Fig. 2.

Asymmetric partitioning of mitochondria during mitosis and stochastic failure of cytokinesis in Myo19-KO cells can be rescued by Myo19, but not by individual Myo19 domains. (A) Immunoblot verifying the generation of Myo19-deficient cell lines stably expressing different Myo19 constructs as indicated on top. Immunoblots were developed with antibodies directed against Halo-Tag, β-actin and VDAC1, respectively. Arrowheads point at the respective constructs.
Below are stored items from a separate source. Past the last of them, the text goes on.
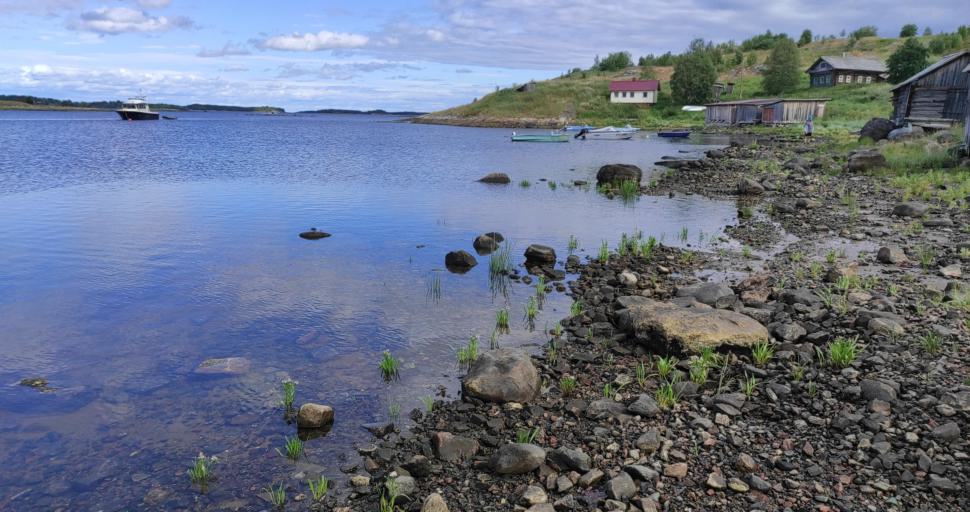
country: RU
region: Murmansk
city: Poyakonda
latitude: 66.6938
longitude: 32.8588
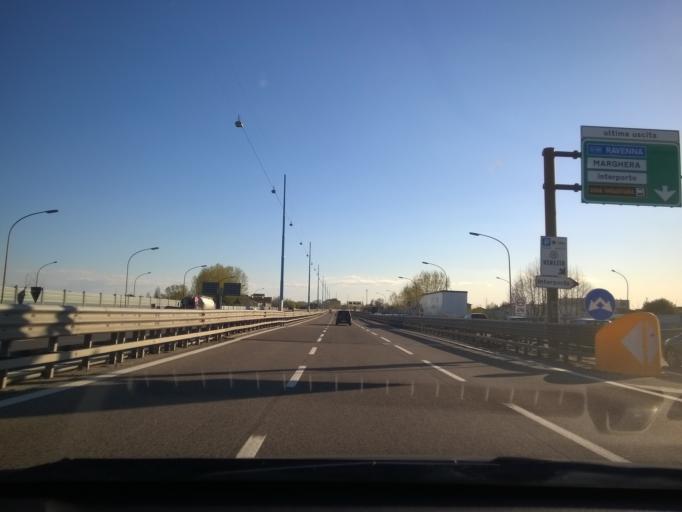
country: IT
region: Veneto
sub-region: Provincia di Venezia
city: Mestre
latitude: 45.4770
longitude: 12.2152
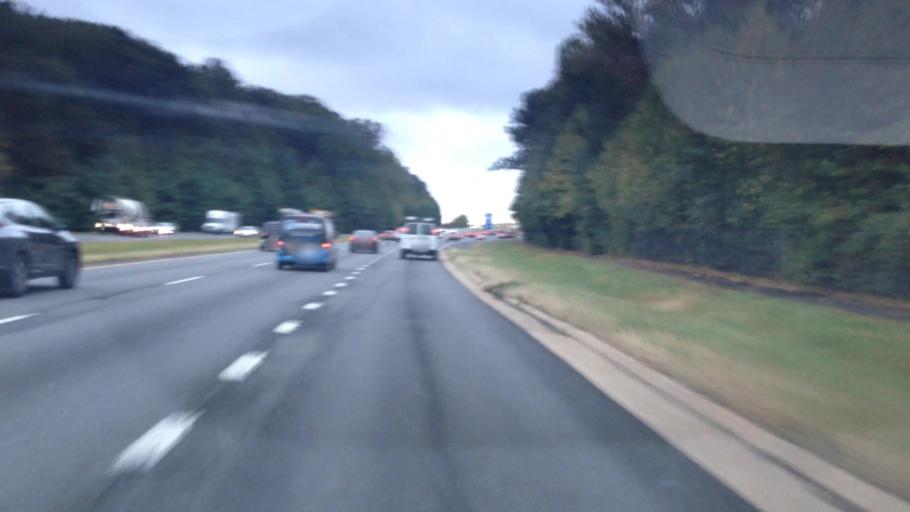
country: US
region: Virginia
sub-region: Fairfax County
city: Greenbriar
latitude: 38.8390
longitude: -77.3738
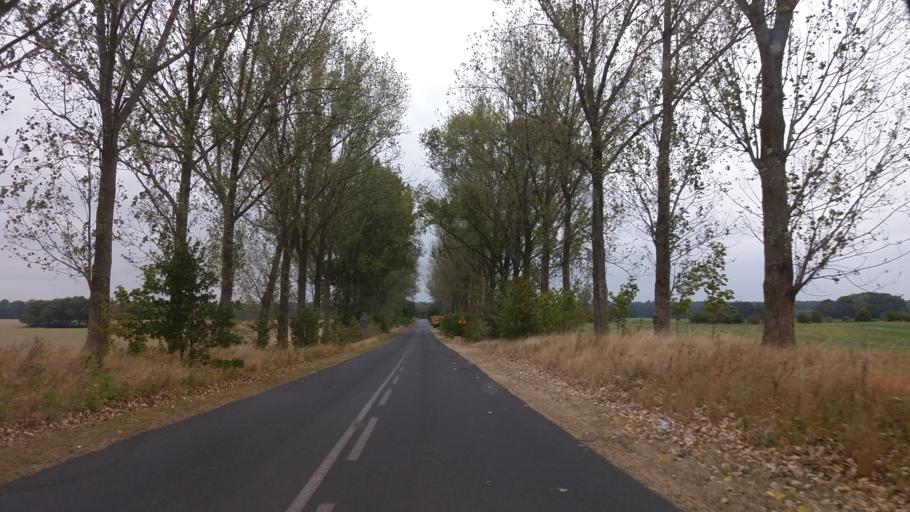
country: PL
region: West Pomeranian Voivodeship
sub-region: Powiat choszczenski
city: Krzecin
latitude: 52.9812
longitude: 15.5046
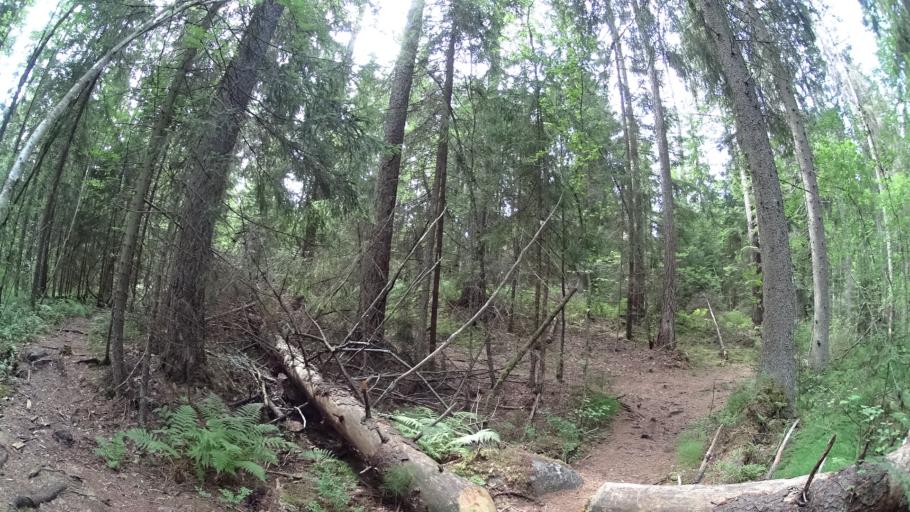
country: FI
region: Uusimaa
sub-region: Helsinki
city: Espoo
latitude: 60.1995
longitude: 24.6176
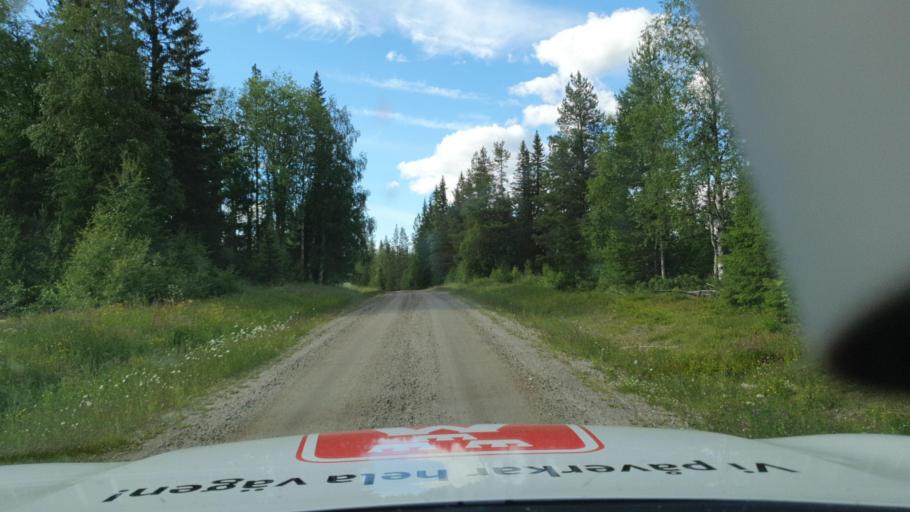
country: SE
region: Vaesterbotten
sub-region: Lycksele Kommun
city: Lycksele
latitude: 64.4582
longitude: 18.3080
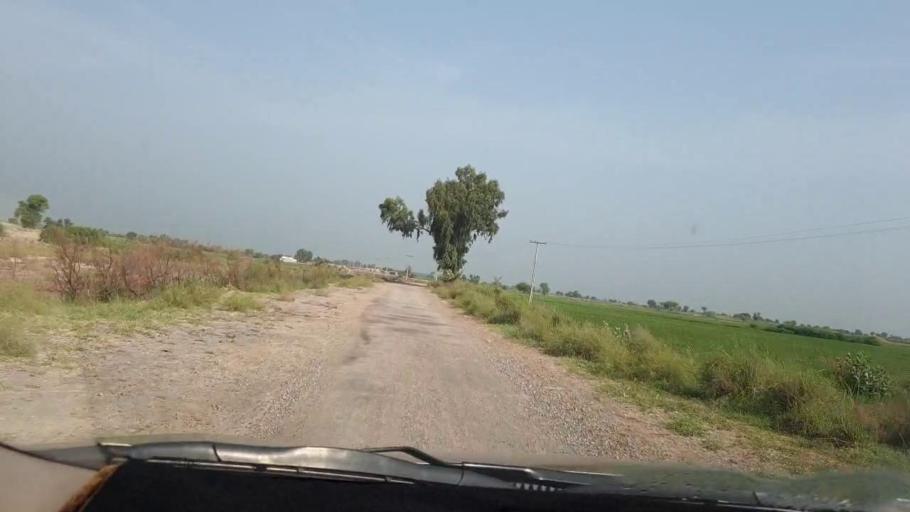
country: PK
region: Sindh
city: Goth Garelo
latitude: 27.4607
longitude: 68.0525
The dashed lines reflect the borders of a membrane slice. (B) Cellular localization of Halo-tagged constructs. Cells were transfected with Mito-EGFP to label the mitochondria and incubated with TMR-ligand to label the indicated Halo-fusion constructs (red). Scale bar: 20 µm. (C) Cell proliferation was analysed for different cell clones as indicated; mean±s.e.m., n=4 independent experiments. (D) Quantification of the number of nuclei per cell in the different cell clones as indicated; n=3 independent experiments, N≥159 cells. (E) Quantification of DNA content by flow cytometry analysis of cells stained with propidium iodide (PI). Data are represented as mean±s.e.m. for 4 independent experiments. (F) Quantification of mitochondria distribution at cell poles versus spindle at anaphase for cells of the indicated cell lines. (G,H) Quantification of the asymmetric mitochondria distribution in cells at anaphase and telophase. Data in F–H are displayed as box plots with the sample median of at least 20 cells, together with the corresponding 75th and 25th percentiles. The whiskers show the 10th–90th percentiles. The minimum and maximum values are highlighted with dashes. n≥7. **P≤0.01; *P≤0.05; n.s., not significant (one-way ANOVA with Bonferroni post-hoc test and Mann–Whitney U-test).